There's gaiety on the greens as the European Parliament drops a directive on patenting genetically-engineered life-forms
THE 7-year-long debate over patenting of life-forms in Europe has finally reached its denouement. On March 1, the European Parliament decided to drop a proposed directive that would have introduced common standards throughout the European Community (EC) for the patenting of new plants and genetically-altered animals.
Ethical issues seem to have finally won hands down for the Socialist critics of the directive -- the largest bloc in the Parliament -- supported by the green Members of the European Parliament (MEPS). The directive has been hauled up for clauses relating to the testing of products on animals, and the absence of safeguards on future research on foetuses to find cures for congenital diseases. Other contentious issues included the patenting of elements extracted from the human body, and terms of royalty payments on genetically-modified animals.
Environmental groups had reason to be pleased with the vote's outcome -- 240 to 188, with 23 abstentions -- in the European Parliament.
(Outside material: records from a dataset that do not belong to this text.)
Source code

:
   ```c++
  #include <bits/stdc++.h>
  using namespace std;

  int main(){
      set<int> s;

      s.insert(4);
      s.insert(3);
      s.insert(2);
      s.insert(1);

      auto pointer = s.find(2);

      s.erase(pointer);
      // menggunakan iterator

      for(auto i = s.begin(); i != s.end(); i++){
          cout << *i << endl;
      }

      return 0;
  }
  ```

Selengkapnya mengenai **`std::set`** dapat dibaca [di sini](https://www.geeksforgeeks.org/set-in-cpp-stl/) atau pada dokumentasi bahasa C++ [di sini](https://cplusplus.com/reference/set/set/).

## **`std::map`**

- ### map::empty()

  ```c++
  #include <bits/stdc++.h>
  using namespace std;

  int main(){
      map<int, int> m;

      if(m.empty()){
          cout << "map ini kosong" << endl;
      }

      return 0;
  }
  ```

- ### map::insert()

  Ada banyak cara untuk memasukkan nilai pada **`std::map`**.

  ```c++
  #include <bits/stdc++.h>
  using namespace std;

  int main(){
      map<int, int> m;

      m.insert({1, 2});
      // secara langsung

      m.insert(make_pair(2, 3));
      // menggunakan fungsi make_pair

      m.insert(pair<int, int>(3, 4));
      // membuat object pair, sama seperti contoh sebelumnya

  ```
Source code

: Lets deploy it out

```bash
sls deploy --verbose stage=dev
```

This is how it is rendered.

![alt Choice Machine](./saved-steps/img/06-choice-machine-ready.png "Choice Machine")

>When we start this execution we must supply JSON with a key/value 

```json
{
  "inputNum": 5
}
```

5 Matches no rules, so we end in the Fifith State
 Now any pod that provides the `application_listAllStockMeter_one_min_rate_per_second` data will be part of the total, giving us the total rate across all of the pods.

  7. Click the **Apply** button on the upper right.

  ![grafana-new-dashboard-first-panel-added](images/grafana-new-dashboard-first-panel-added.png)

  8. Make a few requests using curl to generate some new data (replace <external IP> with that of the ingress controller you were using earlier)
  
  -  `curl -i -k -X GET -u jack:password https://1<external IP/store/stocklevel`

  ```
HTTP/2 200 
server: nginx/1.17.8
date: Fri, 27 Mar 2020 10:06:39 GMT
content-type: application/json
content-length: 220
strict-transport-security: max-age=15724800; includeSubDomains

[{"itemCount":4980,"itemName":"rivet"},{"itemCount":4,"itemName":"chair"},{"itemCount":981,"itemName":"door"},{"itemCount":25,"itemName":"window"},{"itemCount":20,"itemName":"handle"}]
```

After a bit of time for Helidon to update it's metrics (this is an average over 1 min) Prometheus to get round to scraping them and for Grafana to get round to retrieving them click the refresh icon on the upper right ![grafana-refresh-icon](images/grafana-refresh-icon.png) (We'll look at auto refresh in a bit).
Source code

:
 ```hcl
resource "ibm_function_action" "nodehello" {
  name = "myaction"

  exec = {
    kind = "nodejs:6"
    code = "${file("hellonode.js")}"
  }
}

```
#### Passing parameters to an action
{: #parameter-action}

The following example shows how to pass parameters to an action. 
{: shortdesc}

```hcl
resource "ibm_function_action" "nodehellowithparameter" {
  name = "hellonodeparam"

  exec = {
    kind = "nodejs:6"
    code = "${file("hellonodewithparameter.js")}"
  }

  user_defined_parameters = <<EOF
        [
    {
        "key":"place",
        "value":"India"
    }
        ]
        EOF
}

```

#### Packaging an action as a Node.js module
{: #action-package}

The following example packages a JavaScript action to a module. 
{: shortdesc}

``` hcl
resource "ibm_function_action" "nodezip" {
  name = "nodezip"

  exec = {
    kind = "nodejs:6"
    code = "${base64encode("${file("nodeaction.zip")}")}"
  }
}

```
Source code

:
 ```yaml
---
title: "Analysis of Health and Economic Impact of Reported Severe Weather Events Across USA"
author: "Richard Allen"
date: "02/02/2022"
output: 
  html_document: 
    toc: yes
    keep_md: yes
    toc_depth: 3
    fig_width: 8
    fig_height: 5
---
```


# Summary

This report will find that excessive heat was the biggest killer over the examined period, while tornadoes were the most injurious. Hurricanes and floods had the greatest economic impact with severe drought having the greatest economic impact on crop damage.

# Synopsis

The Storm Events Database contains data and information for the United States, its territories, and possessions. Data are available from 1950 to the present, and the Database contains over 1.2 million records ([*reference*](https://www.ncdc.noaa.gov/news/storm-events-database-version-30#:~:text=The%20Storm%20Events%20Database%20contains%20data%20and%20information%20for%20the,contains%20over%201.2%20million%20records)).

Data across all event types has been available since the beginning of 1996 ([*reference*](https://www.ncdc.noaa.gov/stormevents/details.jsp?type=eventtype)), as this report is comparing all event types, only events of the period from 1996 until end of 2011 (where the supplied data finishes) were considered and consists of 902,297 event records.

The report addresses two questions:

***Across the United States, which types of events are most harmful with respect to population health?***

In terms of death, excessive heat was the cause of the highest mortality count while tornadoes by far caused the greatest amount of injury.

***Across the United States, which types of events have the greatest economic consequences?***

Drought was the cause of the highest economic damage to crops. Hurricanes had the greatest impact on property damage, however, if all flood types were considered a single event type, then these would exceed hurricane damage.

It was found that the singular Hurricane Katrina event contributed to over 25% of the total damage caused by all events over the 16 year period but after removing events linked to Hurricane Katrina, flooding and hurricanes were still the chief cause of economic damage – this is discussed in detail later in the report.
According to Greenpeace, the meps had "prevented the genetic engineering industry from gaining monopoly control over human genes and animals and plants through the use of patents".
The vote has, however, shocked the European biotechnology industry. The proposed legislation would have enabled the industry to become a competitive force, through uniform patent provisions to protect research investments. With the directive on gene patents falling through, however, a biotechnological product may be patent-protected, say, in France, but not Germany. This loophole, the companies maintain, will allow us researchers to steal an edge in the market. "The vote sends a negative political signal to investors that will further reduce the attractiveness of the ec as a place for doing business in new technologies," warned the Senior Advisory Group on Biotechnology, which represents European biotechnology companies.
The biotechnology companies had not the faintest that the legislation would get stuck in the European Parliament. The directive had already been cleared by a committee of representatives from the European Commission, the European Parliament and the Council of Ministers (representing 15 ec nations). But, evidently, the patchwork compromise that had been hammered out after 7 years of prolonged tripartite negotiations was too fragile to hold together.
The contradictions were apparent in the compromise text. While the Council emphasised that the proposed directive would allow genes to be patented once they are isolated from the "human environment", the meps claimed to have successfully protected the "genetic identity" of individuals -- solely by discouraging patents on any dna sequence that can be traced back to a single individual.
The directive's debacle does not, however, affect patenting herbicide-resistant crops. The European Patent Office retains the authority to grant patent protection to companies (see box). However, the fact that patents can be challenged in the courts of member countries could scuttle the European industry's long-cherished ambition to simplify patent procedures.